Until a laudatory article in the Los Angeles Times turned me on to Lifetime‘s Any Day Now three years ago, I hadn’t watched a television program with any degree of loyalty since The Wonderful World of Disney, when I was about 9. The back-to-school doldrums of Sunday night were made bearable by the serial adventures of dogs and horses and prairie kids, by the drawling but impassioned narrations, and the improbable blessings that Tinker Bell bestowed on the proceedings every week with her wand and its streaks of fairy dust. I sat in front of the set with my bowl of ice cream or cinnamon graham crackers (both, if I was lucky) and happily suspended disbelief for an hour, transporting myself not just to the homestead on the screen but to much more rarefied and fantastic places in my head -- a household where I was an only child with my own room, for instance. Back when I was young, and the age of irony and cable programming was miles into the future, television was a far more logical conduit for imagination and wishful thinking than it is now, and though no substitute for books, it was a reasonable proxy. In my mind, The Wonderful World of Disney, with a few exceptions involving Daniel Boone and some other boring boy-driven stuff, was exactly that -- wonderful.
Twenty-five years out of elementary school, blessed with a job that virtually never required me to punch a clock, I liked that Any Day aired Sunday nights. Psychologically, I was still living the workweek of a fourth-grader -- joyous on Fridays after the bell rang, blissful on Saturday, despondent on Sunday as night came on and the tedium of Monday loomed. I needed one last fix of magic and indolence, and though glowing reviews of Any Day Now described it as more earthbound than I would have liked -- it focused a lot on race and social issues, things I considered important but not compatible with ice cream and cookies -- I decided to give it a shot. I loved it almost immediately. I took to the exploits of Annie Potts and Lorraine Toussaint, the two actresses playing best friends M.E. and Rene across the color line in the Deep South, the way I‘d taken to the prairie kids. While I appreciated the show’s nerve and social commentary, I loved the more quotidian plot points -- Rene‘s modulating hairdo and model house, M.E.’s weight gain. Here was an expression of my updated fantasy of race and life mingling unremarkably, all the time; here I could care about love interests and new outfits and Rene‘s death-row clients with equal fervor. That black Rene was the successful lawyer and white M.E. the bored housewife felt like less of a political statement and more a mere fact of friendship.
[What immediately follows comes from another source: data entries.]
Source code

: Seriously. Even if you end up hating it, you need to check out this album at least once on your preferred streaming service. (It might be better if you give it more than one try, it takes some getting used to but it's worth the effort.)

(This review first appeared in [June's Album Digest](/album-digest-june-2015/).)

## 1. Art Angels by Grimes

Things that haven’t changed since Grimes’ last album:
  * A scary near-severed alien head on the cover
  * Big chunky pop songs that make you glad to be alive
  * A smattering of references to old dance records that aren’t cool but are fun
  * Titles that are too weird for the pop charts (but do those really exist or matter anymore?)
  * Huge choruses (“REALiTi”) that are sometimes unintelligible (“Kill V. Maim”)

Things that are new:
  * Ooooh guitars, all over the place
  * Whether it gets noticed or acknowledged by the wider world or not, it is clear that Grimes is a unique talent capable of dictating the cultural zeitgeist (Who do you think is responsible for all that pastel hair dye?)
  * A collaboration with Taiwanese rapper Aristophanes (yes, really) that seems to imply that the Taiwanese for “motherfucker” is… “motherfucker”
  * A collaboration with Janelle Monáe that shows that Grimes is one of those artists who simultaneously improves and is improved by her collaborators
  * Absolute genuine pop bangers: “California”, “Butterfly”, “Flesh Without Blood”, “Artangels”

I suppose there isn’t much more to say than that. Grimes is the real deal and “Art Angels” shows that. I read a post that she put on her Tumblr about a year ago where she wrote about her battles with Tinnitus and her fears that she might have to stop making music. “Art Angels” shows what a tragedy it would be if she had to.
But I watched Any Day Now not for its progressiveness but for its reassurance of the familiar and its resonance with my own workaday fears and irresolutions. When the show first aired, I was a single woman who admired Rene for being the same, for being happy and productive and a sharp dresser to boot. In Rene, I discovered a woman who could recite every provision of the Civil Rights Act, sew up a discrimination suit with a stirring closing argument and then hit the road in her top-down Mercedes for a shopping and spa weekend with M.E.; a black superwoman who had casually broken clean from the superwoman mold of old: set face, iron will, minimal sense of humor bred by hard circumstances. Week after week, Rene proved to be enviably rounded, not a perfect character but a perfect confluence of all the disparate psychic pieces of black history and scattershot ambitions of the present. She had grown up middle-class and educated but segregated in Birmingham, the ground-zero city of the Movement. She carried her race-consciousness and activist zeal intact into adulthood, but on the show she’s young enough to have lived the second incarnation of the Me decade of the ‘80s and early ’90s. Her hair is never out of place and her crusader cape never far out of reach.
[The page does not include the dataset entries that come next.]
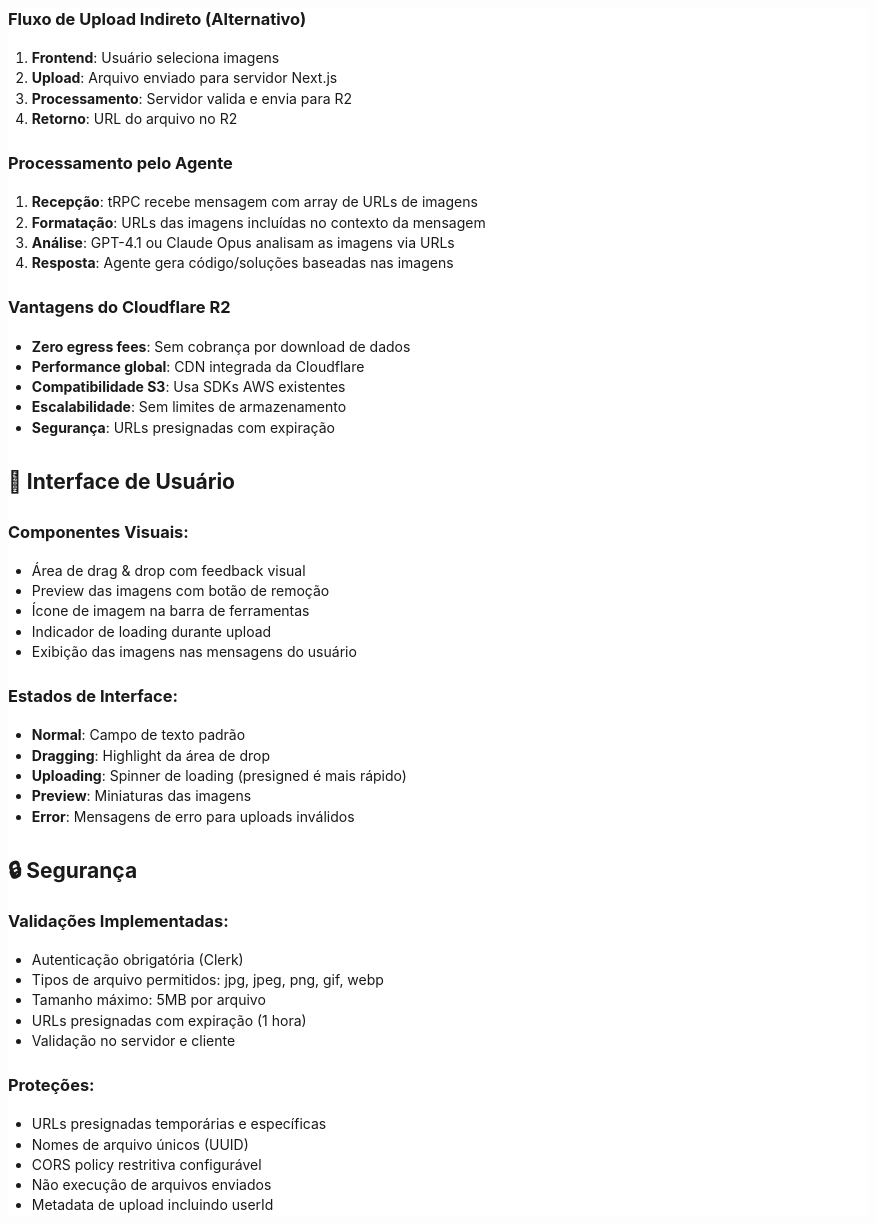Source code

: ### **Fluxo de Upload Indireto (Alternativo)**
1. **Frontend**: Usuário seleciona imagens
2. **Upload**: Arquivo enviado para servidor Next.js
3. **Processamento**: Servidor valida e envia para R2
4. **Retorno**: URL do arquivo no R2

### **Processamento pelo Agente**
1. **Recepção**: tRPC recebe mensagem com array de URLs de imagens
2. **Formatação**: URLs das imagens incluídas no contexto da mensagem
3. **Análise**: GPT-4.1 ou Claude Opus analisam as imagens via URLs
4. **Resposta**: Agente gera código/soluções baseadas nas imagens

### **Vantagens do Cloudflare R2**
- **Zero egress fees**: Sem cobrança por download de dados
- **Performance global**: CDN integrada da Cloudflare
- **Compatibilidade S3**: Usa SDKs AWS existentes
- **Escalabilidade**: Sem limites de armazenamento
- **Segurança**: URLs presignadas com expiração

## 🎨 Interface de Usuário

### **Componentes Visuais:**
- Área de drag & drop com feedback visual
- Preview das imagens com botão de remoção
- Ícone de imagem na barra de ferramentas
- Indicador de loading durante upload
- Exibição das imagens nas mensagens do usuário

### **Estados de Interface:**
- **Normal**: Campo de texto padrão
- **Dragging**: Highlight da área de drop
- **Uploading**: Spinner de loading (presigned é mais rápido)
- **Preview**: Miniaturas das imagens
- **Error**: Mensagens de erro para uploads inválidos

## 🔒 Segurança

### **Validações Implementadas:**
- Autenticação obrigatória (Clerk)
- Tipos de arquivo permitidos: jpg, jpeg, png, gif, webp
- Tamanho máximo: 5MB por arquivo
- URLs presignadas com expiração (1 hora)
- Validação no servidor e cliente

### **Proteções:**
- URLs presignadas temporárias e específicas
- Nomes de arquivo únicos (UUID)
- CORS policy restritiva configurável
- Não execução de arquivos enviados
- Metadata de upload incluindo userId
Yet even when she dons the cape she remains largely a heroine by happenstance, prompted into action by the repeated importunities of a homeless woman, or a man with dreadlocks who vociferously complains of being harassed at work because of his hairstyle. Rene knows the blatancy of old injustices and understands the subtleties of the new; her clientele are not merely black but white, Latino, poor, disabled. She can maintain the myriad perspectives demanded by a new age yet never lose herself or the edges of her own racial identity -- a feat worthy of Tinker Bell. Best of all, she gets to bitch about everything to her friend M.E., with whom she forged an improbable, nearly illegal friendship in the fires of racial strife in the South. In one episode Rene, in the midst of campaigning to be Birmingham‘s district attorney, finds herself having to solicit support from a group of influential black women, all of them also exclusively light-skinned; Rene, who is unavoidably brown-skinned, gripes about enduring intraracial hierarchies and the phenomenon of being “colorstruck.” To which M.E. shrugs and says, “I thought you were all just black.”